The international team are developing a waste valorization system, feeding food waste to insect larvae. The insect larvae will then be used for feed and food, and the larvae byproduct, known as “frass”, used as a fertiliser and biorepellant. To enrich the nutritional value of the insect larvae, the team are looking at feeding them vitamin B12 rich micro-algae, which have been grown on another waste product – digestate from an anaerobic digestion (AD) plant. Whilst the Ghanaian researchers were in the UK last week, Payam Mehrshahi and Matthew Davey from the Smith group took the opportunity to take them on a field trip to see the component parts of this value chain.

The first stop on the tour was the anaerobic digestor at G’s mushroom farm in Littleport. Site manager, Matthew Hunt, described the plant as a ‘concrete cow’ – it is fed on a regular basis, has 4 anaerobic stomachs, or digesters, and its rear end produces both solid and liquid digestate, as well as methane. However, unlike most cows, the methane is captured and burned to generate enough power for the mushroom farm and 7000 homes, with the latter being heated by the AD plant too.

This ‘concrete cow’ runs 24/7, being fed a mix of maize and food waste - £3000 of feedstock a day. When we were there the diet was maize, radishes, mushrooms and bread – the latter three all either misshapen or stale and so redirected to the animal food chain where they were then bought by the AD plant. From this feedstock, 15 tonnes of solid digestate and 100m3 of liquid digestate were produced every day – all given away for free to farmers to use as fertilizer. Or, in the case of this project, for algal enthusiasts to try and grow algae on!

The food waste theme continued at the next stop on the tour, AgriGrub’s insect farm, where we saw boxes of mouldy oranges waiting to be fed to their Black Soldier Fly larvae. The team are fine tuning their systems for growing the larvae and have experimented with all manner of waste food streams – mushrooms, celery, supermarket mixed scraps… but found that oranges are best to give a sugar boost. They have a steady supply of oranges, which means they are able to provide a nutritionally stable larvae and frass product.

Frass is the discarded skins and droppings of the larvae, which is used as a fertiliser and biorepellant. Due to the high levels of chitin (14%) it stimulates the plant immune system, leading to plants that are less attractive to aphids and other sapsuckers. The larvae themselves are currently sold live as pet food, but the team are looking to branch out into dried larvae for the bird food market. It was great to see the mountains of mouldy oranges being ‘upcycled’ into a not one but two useful products.

○ ○ ○ ○ ○ ○ ○

> Required tasks:
(a) Using the field-trip account, explain in one to three sentences why frass leaves plants less attractive to aphids and other sapsuckers.
(b) Write the next part of the field-trip account, picking up after its final sentence about the mouldy oranges.
The listing that comes next is separate material and has no connection to the field-trip account.

○ ○ ○ ○ ○ ○ ○

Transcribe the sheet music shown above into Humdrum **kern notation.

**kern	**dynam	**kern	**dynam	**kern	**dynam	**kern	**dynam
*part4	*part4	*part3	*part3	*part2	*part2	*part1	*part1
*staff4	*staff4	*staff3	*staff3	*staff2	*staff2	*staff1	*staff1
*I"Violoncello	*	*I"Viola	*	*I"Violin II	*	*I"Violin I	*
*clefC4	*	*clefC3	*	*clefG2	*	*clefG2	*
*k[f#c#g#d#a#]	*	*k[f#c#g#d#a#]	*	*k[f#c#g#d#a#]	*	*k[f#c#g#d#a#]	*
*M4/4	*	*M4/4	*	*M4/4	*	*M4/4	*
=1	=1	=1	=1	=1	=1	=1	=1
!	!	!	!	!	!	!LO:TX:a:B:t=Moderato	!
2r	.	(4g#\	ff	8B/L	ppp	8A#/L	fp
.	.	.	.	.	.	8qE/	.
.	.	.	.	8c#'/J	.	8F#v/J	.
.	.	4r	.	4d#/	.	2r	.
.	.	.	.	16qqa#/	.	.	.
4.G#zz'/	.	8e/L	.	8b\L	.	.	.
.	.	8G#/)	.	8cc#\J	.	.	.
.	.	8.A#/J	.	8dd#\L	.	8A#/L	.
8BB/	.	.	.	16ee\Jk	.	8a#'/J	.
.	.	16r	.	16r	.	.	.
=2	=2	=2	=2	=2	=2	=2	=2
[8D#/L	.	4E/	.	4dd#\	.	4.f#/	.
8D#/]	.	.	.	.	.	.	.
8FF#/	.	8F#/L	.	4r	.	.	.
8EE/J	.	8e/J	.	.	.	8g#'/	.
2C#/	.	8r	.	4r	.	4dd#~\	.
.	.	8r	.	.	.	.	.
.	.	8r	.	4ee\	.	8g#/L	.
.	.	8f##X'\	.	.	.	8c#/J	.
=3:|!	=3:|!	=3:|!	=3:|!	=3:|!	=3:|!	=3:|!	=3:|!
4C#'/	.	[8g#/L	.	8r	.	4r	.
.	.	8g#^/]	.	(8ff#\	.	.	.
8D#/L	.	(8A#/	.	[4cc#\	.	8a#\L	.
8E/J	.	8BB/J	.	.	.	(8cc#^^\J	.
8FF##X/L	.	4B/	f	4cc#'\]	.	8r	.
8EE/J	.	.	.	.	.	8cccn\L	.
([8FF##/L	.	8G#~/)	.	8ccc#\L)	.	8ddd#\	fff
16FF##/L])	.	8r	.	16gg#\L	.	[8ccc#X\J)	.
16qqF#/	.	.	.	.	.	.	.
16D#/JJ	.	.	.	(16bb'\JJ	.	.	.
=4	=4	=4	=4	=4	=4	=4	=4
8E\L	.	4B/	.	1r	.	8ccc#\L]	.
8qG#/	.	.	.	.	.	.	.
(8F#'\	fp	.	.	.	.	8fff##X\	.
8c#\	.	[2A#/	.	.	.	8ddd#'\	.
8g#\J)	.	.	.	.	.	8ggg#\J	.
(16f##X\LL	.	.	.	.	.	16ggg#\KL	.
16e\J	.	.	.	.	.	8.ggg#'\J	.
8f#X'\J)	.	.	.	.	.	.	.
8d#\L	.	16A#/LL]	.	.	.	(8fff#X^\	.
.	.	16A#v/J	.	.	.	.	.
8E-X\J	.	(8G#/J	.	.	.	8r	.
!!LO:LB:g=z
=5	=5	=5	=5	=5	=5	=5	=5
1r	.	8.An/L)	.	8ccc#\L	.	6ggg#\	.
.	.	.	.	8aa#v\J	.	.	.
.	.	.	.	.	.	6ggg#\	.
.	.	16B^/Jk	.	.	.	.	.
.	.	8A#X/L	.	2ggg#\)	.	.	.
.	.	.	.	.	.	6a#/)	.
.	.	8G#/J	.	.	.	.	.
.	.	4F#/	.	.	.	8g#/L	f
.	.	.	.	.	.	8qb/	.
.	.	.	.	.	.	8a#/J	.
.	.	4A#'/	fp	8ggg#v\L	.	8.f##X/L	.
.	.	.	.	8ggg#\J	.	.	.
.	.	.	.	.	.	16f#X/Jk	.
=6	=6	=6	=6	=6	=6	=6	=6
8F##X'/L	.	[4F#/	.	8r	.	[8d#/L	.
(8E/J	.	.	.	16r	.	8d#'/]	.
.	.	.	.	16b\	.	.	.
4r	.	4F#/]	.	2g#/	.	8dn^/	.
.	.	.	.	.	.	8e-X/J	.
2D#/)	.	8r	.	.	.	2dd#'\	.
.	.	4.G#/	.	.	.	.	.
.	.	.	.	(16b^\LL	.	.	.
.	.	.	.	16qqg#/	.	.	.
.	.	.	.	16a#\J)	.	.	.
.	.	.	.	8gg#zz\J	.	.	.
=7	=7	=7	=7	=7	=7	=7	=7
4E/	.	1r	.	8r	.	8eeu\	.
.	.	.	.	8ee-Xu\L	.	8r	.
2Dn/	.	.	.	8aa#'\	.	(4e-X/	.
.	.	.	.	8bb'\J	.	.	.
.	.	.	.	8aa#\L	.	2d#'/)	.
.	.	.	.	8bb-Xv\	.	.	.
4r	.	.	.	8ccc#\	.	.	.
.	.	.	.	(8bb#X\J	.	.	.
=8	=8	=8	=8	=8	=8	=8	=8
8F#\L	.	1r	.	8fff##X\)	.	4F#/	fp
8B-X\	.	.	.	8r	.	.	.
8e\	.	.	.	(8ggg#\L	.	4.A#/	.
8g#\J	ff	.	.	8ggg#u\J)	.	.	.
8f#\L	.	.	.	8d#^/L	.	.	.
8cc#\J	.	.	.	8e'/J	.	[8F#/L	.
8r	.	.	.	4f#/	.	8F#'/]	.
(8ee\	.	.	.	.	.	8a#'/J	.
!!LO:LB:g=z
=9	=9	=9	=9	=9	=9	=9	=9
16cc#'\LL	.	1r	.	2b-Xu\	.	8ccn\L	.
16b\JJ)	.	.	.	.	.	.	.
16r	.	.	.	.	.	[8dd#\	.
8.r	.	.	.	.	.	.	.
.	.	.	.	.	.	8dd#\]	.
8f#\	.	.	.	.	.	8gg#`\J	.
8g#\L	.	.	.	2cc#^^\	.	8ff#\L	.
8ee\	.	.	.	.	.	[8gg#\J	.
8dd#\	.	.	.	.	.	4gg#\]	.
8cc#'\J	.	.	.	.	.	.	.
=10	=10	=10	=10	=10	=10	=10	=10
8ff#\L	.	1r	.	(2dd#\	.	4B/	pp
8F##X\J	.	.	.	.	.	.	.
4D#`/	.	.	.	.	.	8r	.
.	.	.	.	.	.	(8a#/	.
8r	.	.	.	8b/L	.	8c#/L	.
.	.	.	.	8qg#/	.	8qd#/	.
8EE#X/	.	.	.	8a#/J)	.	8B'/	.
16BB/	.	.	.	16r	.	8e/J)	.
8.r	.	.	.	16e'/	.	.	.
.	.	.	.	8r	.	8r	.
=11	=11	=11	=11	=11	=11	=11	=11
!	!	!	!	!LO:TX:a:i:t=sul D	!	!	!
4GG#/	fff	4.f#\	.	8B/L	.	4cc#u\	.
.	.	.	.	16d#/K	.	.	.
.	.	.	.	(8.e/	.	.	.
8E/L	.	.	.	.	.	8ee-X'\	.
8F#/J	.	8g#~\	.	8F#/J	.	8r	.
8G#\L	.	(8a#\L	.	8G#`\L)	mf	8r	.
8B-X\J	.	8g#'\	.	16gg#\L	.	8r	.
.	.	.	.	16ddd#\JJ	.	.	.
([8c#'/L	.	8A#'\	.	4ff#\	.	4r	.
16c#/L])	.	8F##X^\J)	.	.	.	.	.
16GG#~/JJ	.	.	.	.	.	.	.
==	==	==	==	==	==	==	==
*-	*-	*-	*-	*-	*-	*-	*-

○ ○ ○ ○ ○ ○ ○

> Task responses:
(a) Frass has high levels of chitin (14%), which stimulates the plant immune system. This makes plants less attractive to aphids and other sapsuckers.

(b)
AgriGrub have been running trials to see if it is possible to produce more nutritionally rich and healthier larvae by feeding them with algae grown in the Algal Innovation Centre. So far the trials have proved successful – the larvae were happy to eat the algae and it proved a good food source. Now more work needs to be done on what nutritional benefits are transferred and if the fecundity of the insects improved. 

The second field trip day began at the NIAB Park Farm where we learnt about the core crop and non-mainstream crop development and energy efficiency projects being led by NIAB and the innovation farm’s director Dr Lydia Smith.  We then went onto visit another AD plant run by Pretoria Energy Ltd. At Pretoria Energy they grow all of their own energy crops to feed into the digestors meaning that they have more control and a sustained feedstock year round. The biogas is then fed into the national network for heating and power generation.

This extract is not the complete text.